Perhaps not as brightly or as sweet an adventure, but life was good.
If she’d learned nothing else, she’d learned she had control over her attitude and the direction of her life. She refused to let it be bad.
The piece of clay she’d been working on again earlier, however, was a different story. That was bad. In the corner of her bedroom, the box into which she’d packed her supplies called to her as surely as if someone were locked inside and pleaded for her to rescue them.
Unable to resist the siren call any longer, she flipped on the lamp and began carrying her supplies into the living/dining room combo. Within minutes she had a protective plastic cover spread over the small dining-room table and her fingers were covered in clay. Immediately, the wet earth soothed something deep in her soul and she began to pinch away bits of clay, molding and shaping, using her fingers, using picks and wooden sticks to free whatever, whoever was trapped inside the clay.
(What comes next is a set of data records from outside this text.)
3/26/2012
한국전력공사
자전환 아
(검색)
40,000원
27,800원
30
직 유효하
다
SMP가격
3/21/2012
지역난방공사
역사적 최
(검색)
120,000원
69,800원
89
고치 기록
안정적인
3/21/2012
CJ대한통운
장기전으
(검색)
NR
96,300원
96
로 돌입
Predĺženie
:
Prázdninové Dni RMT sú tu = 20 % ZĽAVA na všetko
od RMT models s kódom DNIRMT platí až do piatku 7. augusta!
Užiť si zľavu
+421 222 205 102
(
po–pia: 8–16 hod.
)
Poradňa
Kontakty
Herself, she thought. Jack had been right when he’d interpreted the piece she’d given to Amy. It was always her that emerged from the clay.
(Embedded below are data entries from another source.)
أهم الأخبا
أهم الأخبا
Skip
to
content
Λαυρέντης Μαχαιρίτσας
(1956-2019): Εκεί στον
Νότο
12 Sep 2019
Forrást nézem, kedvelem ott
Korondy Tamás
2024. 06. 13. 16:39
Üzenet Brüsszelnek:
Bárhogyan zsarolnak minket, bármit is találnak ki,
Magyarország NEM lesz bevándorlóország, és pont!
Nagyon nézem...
When she’d originally realized that was what kept happening, Taylor had wondered if her art was much like putting together puzzle pieces of herself, slowly letting who she was come into view, slowly getting back to a whole.
As her hands worked, a smile lifted her cheeks.
She truly felt whole.
Was that why she’d been so hesitant to let Jack in? Because she worried that, much like what she was doing with her clay, he’d slowly pinch away the pieces she’d worked so carefully to put back together? Did she worry he’d bend her and mold her into something different than the woman she was destined to be?
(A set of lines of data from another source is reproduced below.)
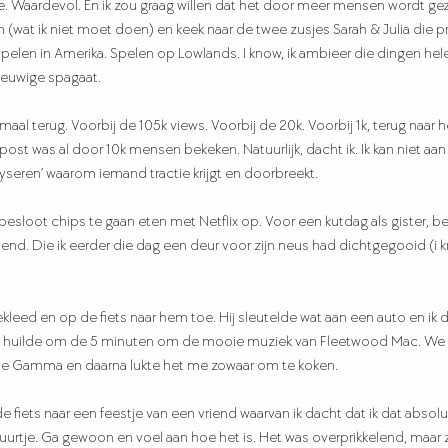
oe. Waardevol. En ik zou graag willen dat het door meer mensen wordt ge
m (wat ik niet moet doen) en keek naar de twee zusjes Sarah & Julia die p
Spelen in Amerika. Spelen op Lowlands. I know, ik ambieer die dingen hele
eeuwige spagaat.
lemaal terug. Voorbij de 105k views. Voorbij de 20k. Voorbij 1k, terug naar 
ost was al door 10k mensen bekeken. Natuurlijk, dacht ik. Ik kan niet aa
yseren’ waarom iemand tractie krijgt en doorbreekt.
besloot chips te gaan eten met Netflix op. Voor een kutdag als gister, be
riend. Die ik eerder die dag een deur voor zijn neus had dichtgegooid (i 
ekleed en op de fiets naar hem toe. Hij sleutelde wat aan een auto en ik 
 huilde om de 5 minuten om de mooie muziek van Fleetwood Mac. We a
 de Gamma en daarna lukte het me zowaar om te koken.
fiets naar een feestje van een vriend waarvan ik dacht dat ik dat absoluu
n uurtje. Ga gewoon en voel aan hoe het is. Het was overprikkelend, maar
Being with him had felt so good, so liberating, it was difficult for her to imagine him stifling her the way Neil had done. But she’d been blind to Neil’s true nature until after they’d married, until she’d experienced his cruelty in bed and life first-hand.
Her hand slipped, and she took off a bigger piece of clay than she’d intended.
Letting out a frustrated huff, she painstakingly added the clay back and worked until it was impossible to tell that anything had ever been missing.
Minutes became an hour. An hour became hours. Night became morning.
She sat. She stood. She moved around the table, leaned forward, stepped back, working on different angles as she slowly chipped away at the clay. Her neck ached and was stiff from how long she’d been working, but she wasn’t tired. Her creativity energized her, pushing her forward, refusing to let her leave the table as she worked on intricate details that were taking shape.
When she was finished, she stepped back and eyed the piece.
She wasn’t very good, doubted she ever would be even if a new instructor had told her she was a gifted, natural-born sculptor, but what she saw awed her more than a little.
And revealed a lot about where her head was.
Or more specifically her heart.
* * *
“Wow, Tay.”
At Amy’s exclamation, Taylor prised her eyes open, realizing she’d crashed on the living-room sofa, and peered up at where her friend was glancing back and forth between the table and where Taylor lay.
“That,” her friend continued, “is amazing and you look like death on a cracker.”
Stretching her stiff body, she wiggled into a sitting position. “It’s a piece of clay and, thanks, you look great this morning, too.”